** start AVAILABLE RECORDS **

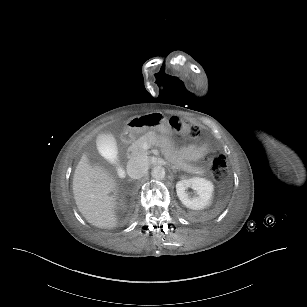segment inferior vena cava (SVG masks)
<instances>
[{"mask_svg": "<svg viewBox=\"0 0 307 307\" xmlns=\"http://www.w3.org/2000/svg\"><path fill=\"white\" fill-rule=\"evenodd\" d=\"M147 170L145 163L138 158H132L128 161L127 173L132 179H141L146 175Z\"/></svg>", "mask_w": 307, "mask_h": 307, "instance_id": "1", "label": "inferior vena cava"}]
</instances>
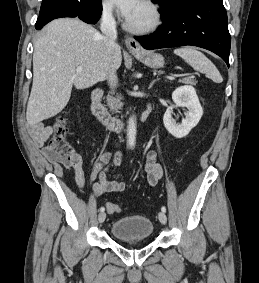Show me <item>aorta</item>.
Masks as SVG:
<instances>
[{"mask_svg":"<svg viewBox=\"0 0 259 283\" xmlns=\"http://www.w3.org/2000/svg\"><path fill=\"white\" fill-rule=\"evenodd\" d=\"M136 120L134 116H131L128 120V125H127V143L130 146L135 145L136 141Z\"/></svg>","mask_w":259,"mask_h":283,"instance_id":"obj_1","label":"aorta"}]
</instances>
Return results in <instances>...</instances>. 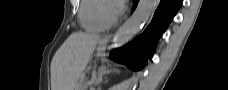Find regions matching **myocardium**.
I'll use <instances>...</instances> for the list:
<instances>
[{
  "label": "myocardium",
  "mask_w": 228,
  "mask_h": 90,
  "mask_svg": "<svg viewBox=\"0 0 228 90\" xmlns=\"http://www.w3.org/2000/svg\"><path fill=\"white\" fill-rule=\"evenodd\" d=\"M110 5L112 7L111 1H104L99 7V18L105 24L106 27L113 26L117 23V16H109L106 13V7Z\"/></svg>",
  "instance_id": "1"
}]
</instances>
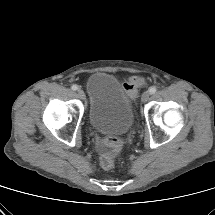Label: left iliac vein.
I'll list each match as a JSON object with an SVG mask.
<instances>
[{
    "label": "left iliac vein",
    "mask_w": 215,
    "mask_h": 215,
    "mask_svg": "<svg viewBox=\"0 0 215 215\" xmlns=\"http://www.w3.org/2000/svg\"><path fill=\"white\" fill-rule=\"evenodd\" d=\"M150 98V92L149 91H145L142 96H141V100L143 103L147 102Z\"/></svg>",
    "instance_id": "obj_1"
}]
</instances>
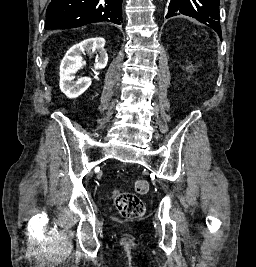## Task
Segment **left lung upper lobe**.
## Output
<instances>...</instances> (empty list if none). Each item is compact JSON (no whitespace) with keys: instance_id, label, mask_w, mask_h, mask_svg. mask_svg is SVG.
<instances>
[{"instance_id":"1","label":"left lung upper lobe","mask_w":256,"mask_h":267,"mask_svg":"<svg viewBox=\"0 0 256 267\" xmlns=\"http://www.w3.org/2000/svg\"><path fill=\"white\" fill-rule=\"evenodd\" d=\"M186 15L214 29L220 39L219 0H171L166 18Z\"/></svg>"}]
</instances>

** end AVAILABLE RECORDS **
** start AVAILABLE RECORDS **

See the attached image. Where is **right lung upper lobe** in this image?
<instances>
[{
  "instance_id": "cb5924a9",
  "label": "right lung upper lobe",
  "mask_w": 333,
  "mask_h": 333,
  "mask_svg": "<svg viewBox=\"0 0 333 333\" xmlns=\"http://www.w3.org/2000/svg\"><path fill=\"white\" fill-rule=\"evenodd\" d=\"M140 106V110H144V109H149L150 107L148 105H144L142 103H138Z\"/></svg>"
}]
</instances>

** end AVAILABLE RECORDS **

**WORK TO DO**
Show each line of the rows above that contains the string "upper". Case counts.

**SOLUTION FOR THIS TASK**
Segment **left lung upper lobe**.
[{"instance_id":"1","label":"left lung upper lobe","mask_w":256,"mask_h":267,"mask_svg":"<svg viewBox=\"0 0 256 267\" xmlns=\"http://www.w3.org/2000/svg\"><path fill=\"white\" fill-rule=\"evenodd\" d=\"M186 15L214 29L220 39L219 0H171L166 18Z\"/></svg>"}]
See the attached image. Where is **right lung upper lobe** in this image?
  "label": "right lung upper lobe",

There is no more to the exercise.